The first example uses ruby’s syntax sugar to run the loop, printing out each entry in the people array. The second calls the each method on the people array, passing it a block. Array#each can and likely will run it’s own code before or after invoking the block. As a developer outside looking in, it doesn’t really matter to me what each does, so long a it calls my block for each element in the array. If we were to write a simplification of what ruby is doing in the background, it’d probably look something like this:

1
2
3
4
5
def each
for e in self
yield e
end
end

But wait a minute, isn’t that what we wrote in our first example without the block? Indeed, it’s very similar. Where our block example differs is that we have the ability to pass an anonymous block of code to the each method. When each is ready to call our block, it invokes yield, passing the argument applicable, in this case the e variable. In other words, each is handling the iteration for us, allowing us to focus on what matters more, the code being run for each iteration.

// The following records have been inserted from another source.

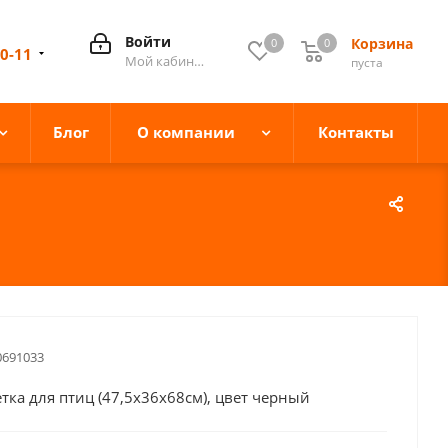
Войти
Корзина
0
0
0
10-11
Мой кабинет
пуста
Блог
О компании
Контакты
0691033
етка для птиц (47,5х36х68см), цвет черный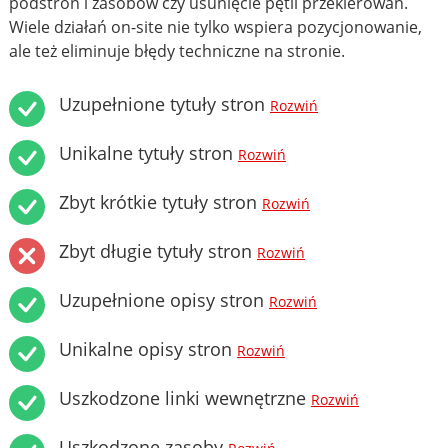
podstron i zasobów czy usunięcie pętli przekierowań.
Wiele działań on-site nie tylko wspiera pozycjonowanie,
ale też eliminuje błędy techniczne na stronie.
Uzupełnione tytuły stron
Rozwiń
Unikalne tytuły stron
Rozwiń
Zbyt krótkie tytuły stron
Rozwiń
Zbyt długie tytuły stron
Rozwiń
Uzupełnione opisy stron
Rozwiń
Unikalne opisy stron
Rozwiń
Uszkodzone linki wewnętrzne
Rozwiń
Uszkodzone zasoby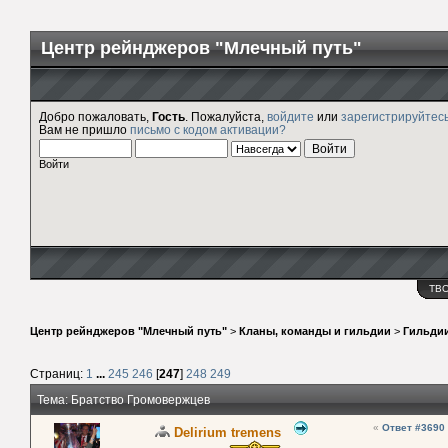
Центр рейнджеров "Млечный путь"
Добро пожаловать,
Гость
. Пожалуйста,
войдите
или
зарегистрируйтес
Вам не пришло
письмо с кодом активации?
Войти
ТВ
Центр рейнджеров "Млечный путь"
>
Кланы, команды и гильдии
>
Гильди
Страниц:
1
...
245
246
[
247
]
248
249
Тема: Братство Громовержцев
«
Ответ #3690
Delirium tremens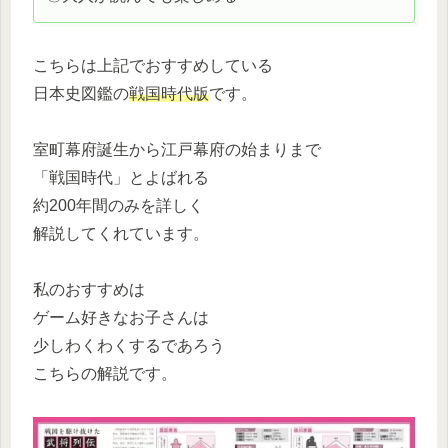
こちらは上記でおすすめしている
日本史図鑑の
戦国時代版
です。
室町幕府誕生から江戸幕府の始まりまで
「戦国時代」とよばれる
約200年間のみを詳しく
解説してくれています。
私のおすすめは
ゲーム好きなお子さんは
少しわくわくするであろう
こちらの解説です。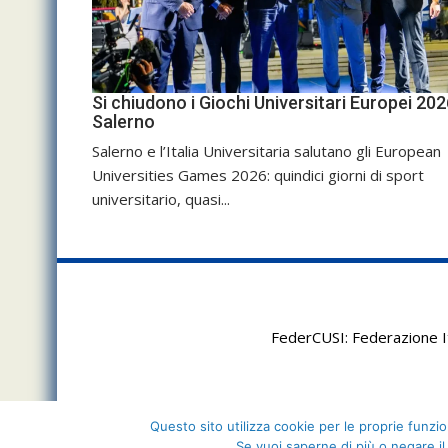
Si chiudono i Giochi Universitari Europei 202
Salerno
Salerno e l’Italia Universitaria salutano gli European
Universities Games 2026: quindici giorni di sport
universitario, quasi...
FederCUSI: Federazione It
Questo sito utilizza cookie per le proprie funzion
Se vuoi saperne di più o negare il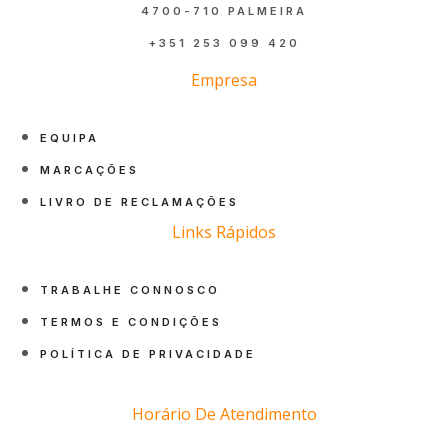
4700-710 PALMEIRA
+351 253 099 420
Empresa
EQUIPA
MARCAÇÕES
LIVRO DE RECLAMAÇÕES
Links Rápidos
TRABALHE CONNOSCO
TERMOS E CONDIÇÕES
POLÍTICA DE PRIVACIDADE
Horário De Atendimento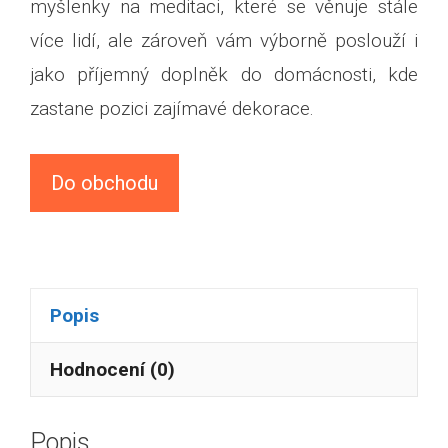
myšlenky na meditaci, které se věnuje stále
více lidí, ale zároveň vám výborně poslouží i
jako příjemný doplněk do domácnosti, kde
zastane pozici zajímavé dekorace.
Do obchodu
Popis
Hodnocení (0)
Popis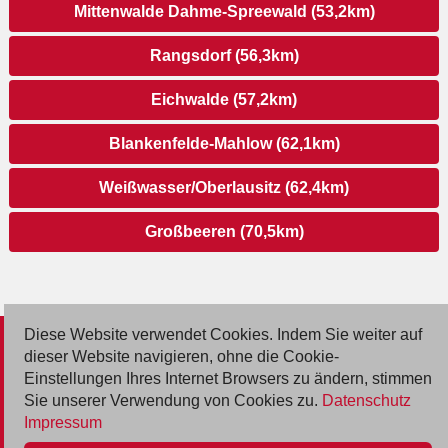
Mittenwalde Dahme-Spreewald (53,2km)
Rangsdorf (56,3km)
Eichwalde (57,2km)
Blankenfelde-Mahlow (62,1km)
Weißwasser/Oberlausitz (62,4km)
Großbeeren (70,5km)
Diese Website verwendet Cookies. Indem Sie weiter auf
© 2026 Deutsche Jobmarkt GmbH
dieser Website navigieren, ohne die Cookie-
Einstellungen Ihres Internet Browsers zu ändern, stimmen
Inserieren
Sie unserer Verwendung von Cookies zu.
Datenschutz
Impressum
Kontakt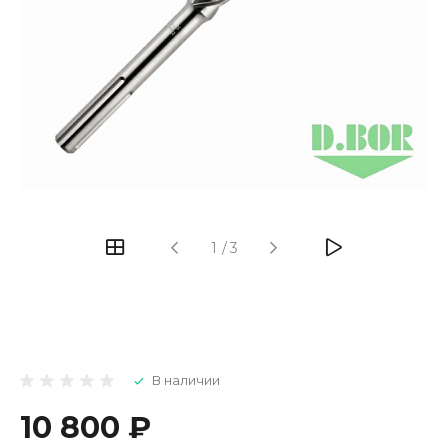
1
/
3
В наличии
10 800 ₽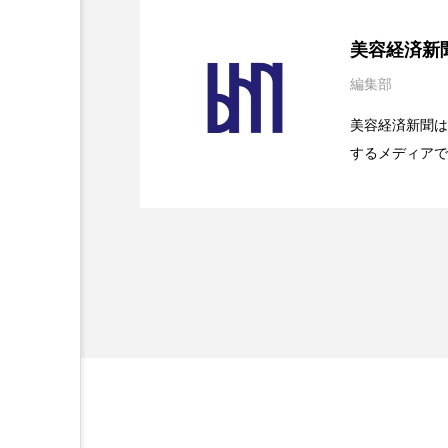
金木犀 スキンケア
金木犀
2026.08.04
パーフェクト社の「AI
美容経済新
香りケア
香りの重ね使い
編集部
2026.07.28
花王、化粧品事業で棚卸
SaaSモデル
髪 静電気 冬 対策
髪のバ
美容経済新聞は
するメディアで
2026.07.20
【技術転用】ポーラの『
を防ぐDX戦略
ど、美容に関す
容業界の取材や
容業界関係者に
を企業理念とし
献すべく努力し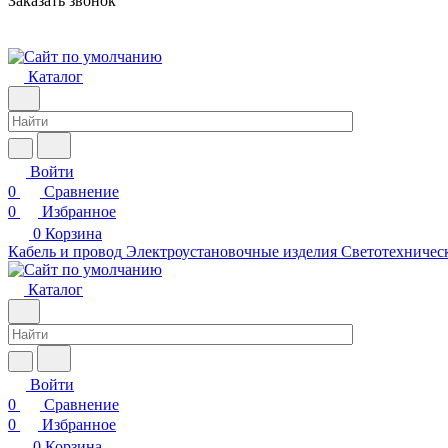
Заказать звонок
Каталог
Войти
0
Сравнение
0
Избранное
0
Корзина
Кабель и провод
Электроустановочные изделия
Светотехничес
Каталог
Войти
0
Сравнение
0
Избранное
0
Корзина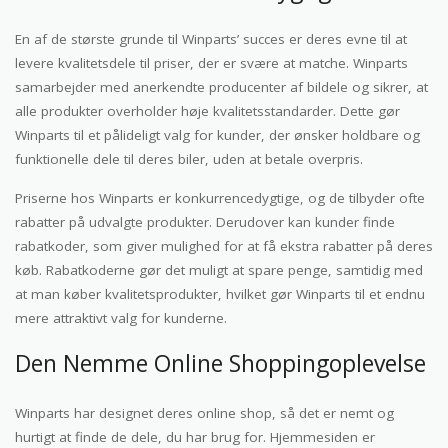
En af de største grunde til Winparts’ succes er deres evne til at
levere kvalitetsdele til priser, der er svære at matche. Winparts
samarbejder med anerkendte producenter af bildele og sikrer, at
alle produkter overholder høje kvalitetsstandarder. Dette gør
Winparts til et pålideligt valg for kunder, der ønsker holdbare og
funktionelle dele til deres biler, uden at betale overpris.
Priserne hos Winparts er konkurrencedygtige, og de tilbyder ofte
rabatter på udvalgte produkter. Derudover kan kunder finde
rabatkoder, som giver mulighed for at få ekstra rabatter på deres
køb. Rabatkoderne gør det muligt at spare penge, samtidig med
at man køber kvalitetsprodukter, hvilket gør Winparts til et endnu
mere attraktivt valg for kunderne.
Den Nemme Online Shoppingoplevelse
Winparts har designet deres online shop, så det er nemt og
hurtigt at finde de dele, du har brug for. Hjemmesiden er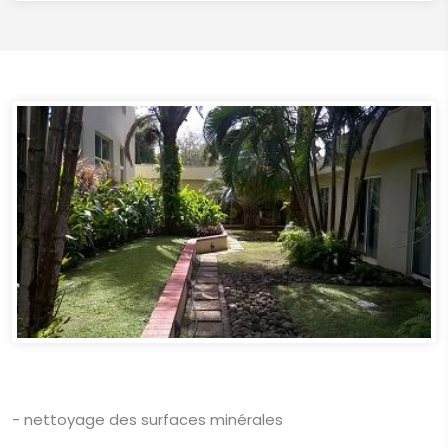
- nettoyage des surfaces minérales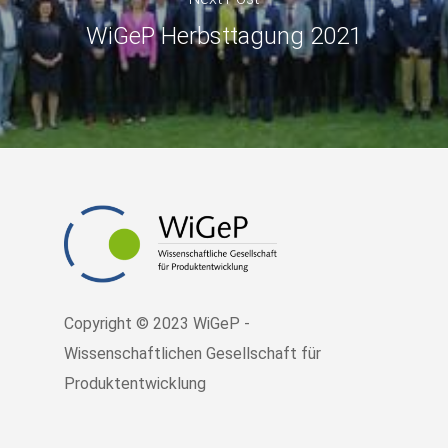
WiGeP Herbsttagung 2021
Copyright © 2023 WiGeP -
Wissenschaftlichen Gesellschaft für
Produktentwicklung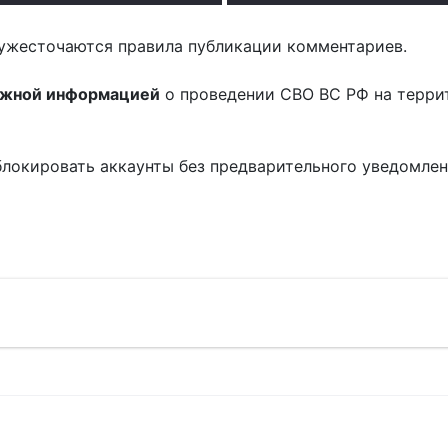
ужесточаются правила публикации комментариев.
ожной информацией
о проведении СВО ВС РФ на терри
блокировать аккаунты без предварительного уведомле
!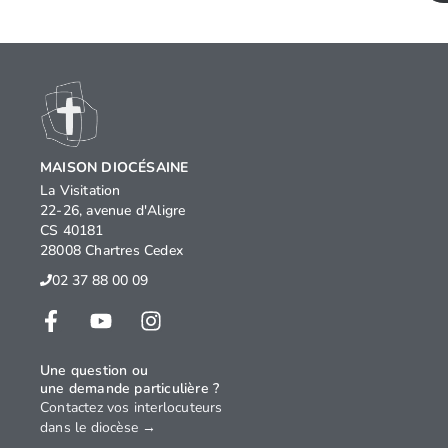
MAISON DIOCÉSAINE
La Visitation
22-26, avenue d'Aligre
CS 40181
28008 Chartres Cedex
02 37 88 00 09
Une question ou
une demande particulière ?
Contactez vos interlocuteurs
dans le diocèse →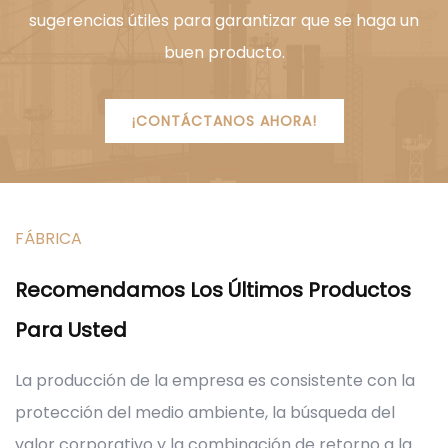
sugerencias útiles para garantizar que se haga un
buen producto.
¡CONTÁCTANOS AHORA!
FÁBRICA
Recomendamos Los Últimos Productos
Para Usted
La producción de la empresa es consistente con la
protección del medio ambiente, la búsqueda del
valor corporativo y la combinación de retorno a la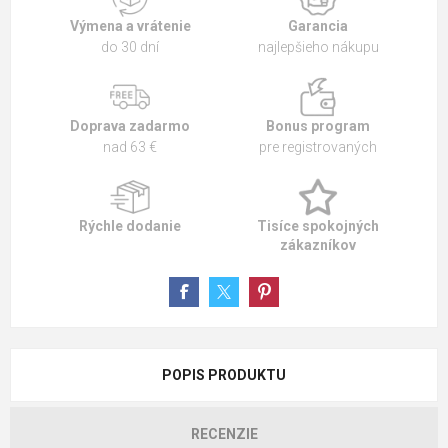
Výmena a vrátenie
Garancia
do 30 dní
najlepšieho nákupu
Doprava zadarmo
Bonus program
nad 63 €
pre registrovaných
Rýchle dodanie
Tisíce spokojných
zákazníkov
POPIS PRODUKTU
RECENZIE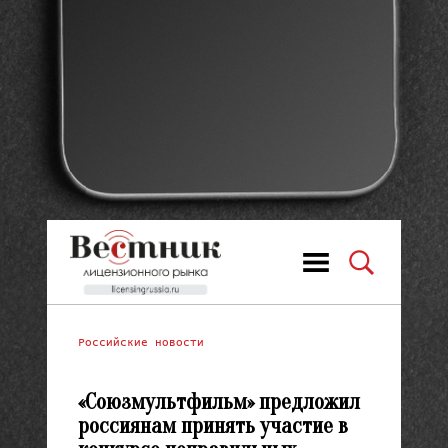
Российские новости
«Союзмультфильм» предложил
россиянам принять участие в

Syntactically, the big things to jot down with defining your methods to accept blocks are as follows:

  • All methods implicitly may receive a block as an argument.
  • If you want to name this argument, for whatever reason, it must be last in the argument list, and preceded by an ampersand &amp;.
  • Just as all methods implicitly may receive a block, you can always check in a given method if a block was given, by calling block_given?.
  • TO invoke a block, simply call the yield method, passing any paramters your block may be expecting
  • Alternatively, if you have named the block, say &func, treat it as a lambda or proc that is passed to you (because that’s what was passed), using the built-in call method available to procs: func.call(some_param).
1
2
3
4
5
6
7
8
9
10
11
12
13
14
def back_to_the_future(*people, &cool_block_name)
puts "We're going back to the future with..."
people.each do |person|
cool_block_name.call(person)
end
end
back_to_the_future 'Marty', 'Doc', 'Biff' do |person|
puts person
end
# => We're going back to the future with...
# => Marty
# => Doc
# => Biff

All of these examples are obviously contrived, but I hope it sheds some light on some really cool things you can do in ruby with simple method definitions. I’ll likely be doing more posts with blocks, procs, and lambda’s in the future, since they are definitely the most powerful tools in the shed (as far as methods go), so look for those sometime in the near future.

Please let me know if you find any omissions or errors in the above examples and explanations. Happy Coding!